The SFTP to S3 Connector library aims to ease the process of transferring files from an SFTP server to Amazon Simple Storage Service with a small amount of code to do it.
Using with Gradle
You can import easily it into your dependencies:
dependencies {
implementation("br.com.guiabolso:sftp-to-s3-connector:{version}")
}
Usage
Create an instance of SftpToS3Connector
with the SFTP and S3 configurations:
val connector: SftpToS3Connector = SftpToS3Connector(
sftpConfig = SftpConfig(host = "mysftphost.com", port = 1337, sftpUsername = "username", sftpPassword = "password"),
s3Config = S3Config(bucket = "MyS3Bucket")
)
If needed, you can configure the AmazonS3
client to be used instead of the default:
val s3Config = S3Config(bucket = "MyS3Bucket", amazonS3 = AmazonS3ClientBuilder.standard().configure().build())
Use it to transfer specific files from the SFTP server to the S3 bucket:
connector.transfer(sftpFilePath = "sftp/file/path", s3File = "foo/MyFile.txt")
You can optionally pass a KMS Key ID to request a server-side encryption with it
connector.transfer("sftp/file/path", "foo/MyFile.txt", kmsKeyId = "aws:kms:mykeyid")
You can optionally pass a Stream Transformer to process the file while it's being streamed.

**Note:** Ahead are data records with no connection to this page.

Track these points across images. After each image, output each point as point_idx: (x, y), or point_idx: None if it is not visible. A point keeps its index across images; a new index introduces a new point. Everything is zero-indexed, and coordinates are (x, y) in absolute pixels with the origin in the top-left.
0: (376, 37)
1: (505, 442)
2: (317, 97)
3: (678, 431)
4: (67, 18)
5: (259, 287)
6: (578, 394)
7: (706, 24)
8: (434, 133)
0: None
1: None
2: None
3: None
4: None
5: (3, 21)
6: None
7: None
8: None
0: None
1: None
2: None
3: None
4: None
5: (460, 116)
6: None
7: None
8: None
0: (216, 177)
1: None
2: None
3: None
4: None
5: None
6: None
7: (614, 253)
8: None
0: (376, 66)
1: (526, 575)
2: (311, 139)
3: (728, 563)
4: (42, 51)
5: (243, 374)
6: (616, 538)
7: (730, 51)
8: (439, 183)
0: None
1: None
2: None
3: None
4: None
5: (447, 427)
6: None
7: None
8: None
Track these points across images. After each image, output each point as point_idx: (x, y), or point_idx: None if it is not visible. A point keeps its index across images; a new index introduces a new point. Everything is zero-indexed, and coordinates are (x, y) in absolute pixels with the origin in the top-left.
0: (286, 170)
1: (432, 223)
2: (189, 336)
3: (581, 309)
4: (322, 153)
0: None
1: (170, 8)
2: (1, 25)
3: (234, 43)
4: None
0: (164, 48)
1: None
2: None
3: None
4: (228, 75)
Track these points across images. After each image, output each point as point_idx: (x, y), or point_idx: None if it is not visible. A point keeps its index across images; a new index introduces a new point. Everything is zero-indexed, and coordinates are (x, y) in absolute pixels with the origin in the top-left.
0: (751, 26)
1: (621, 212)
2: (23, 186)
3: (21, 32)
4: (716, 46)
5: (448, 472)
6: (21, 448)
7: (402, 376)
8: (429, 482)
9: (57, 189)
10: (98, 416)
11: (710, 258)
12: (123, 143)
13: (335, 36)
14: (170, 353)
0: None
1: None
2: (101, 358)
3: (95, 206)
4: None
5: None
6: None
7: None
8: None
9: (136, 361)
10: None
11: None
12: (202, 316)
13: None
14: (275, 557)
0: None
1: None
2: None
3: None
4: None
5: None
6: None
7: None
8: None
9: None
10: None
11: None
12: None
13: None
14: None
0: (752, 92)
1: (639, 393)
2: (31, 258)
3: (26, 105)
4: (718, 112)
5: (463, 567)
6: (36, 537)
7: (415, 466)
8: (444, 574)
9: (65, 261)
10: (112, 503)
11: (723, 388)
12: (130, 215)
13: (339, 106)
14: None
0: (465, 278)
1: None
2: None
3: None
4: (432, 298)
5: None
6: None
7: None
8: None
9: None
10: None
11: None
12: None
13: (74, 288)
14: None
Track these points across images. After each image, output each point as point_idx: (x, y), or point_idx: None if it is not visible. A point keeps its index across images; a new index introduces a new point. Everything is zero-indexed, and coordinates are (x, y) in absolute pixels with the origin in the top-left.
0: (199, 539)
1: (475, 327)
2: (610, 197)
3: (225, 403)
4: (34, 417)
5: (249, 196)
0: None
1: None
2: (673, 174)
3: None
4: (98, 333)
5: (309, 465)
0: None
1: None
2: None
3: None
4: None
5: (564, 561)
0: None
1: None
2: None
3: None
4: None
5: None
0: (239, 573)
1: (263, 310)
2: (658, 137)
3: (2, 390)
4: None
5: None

This can be useful for filters or event notifications of some sort.
connector.transfer("sftp/file/path", "foo/MyFile.txt", transformer = { inputStream, outputStream -> inputStream.copyTo(outputStream) })
Features
- The file will be streamed from one point to the other, therefore there won't be any problems regarding file size in-memory. Although unmeasured, the memory footprint of this library should be small
- As per S3 specification, if there is any errors (such as an interrupted connection) during the transfer, no file chunks will be persisted
- The files can be encrypted if provided with a KMS key ID
- It's possible to process the file (as an InputStream) while it's being streamed to S3
Limitations
- Currently this library doesn't have a way to select which files you want transferred other than by specific path and name.
- This library also doesn't support any other form of encryption/stream processing other than using the Amazon KMS service.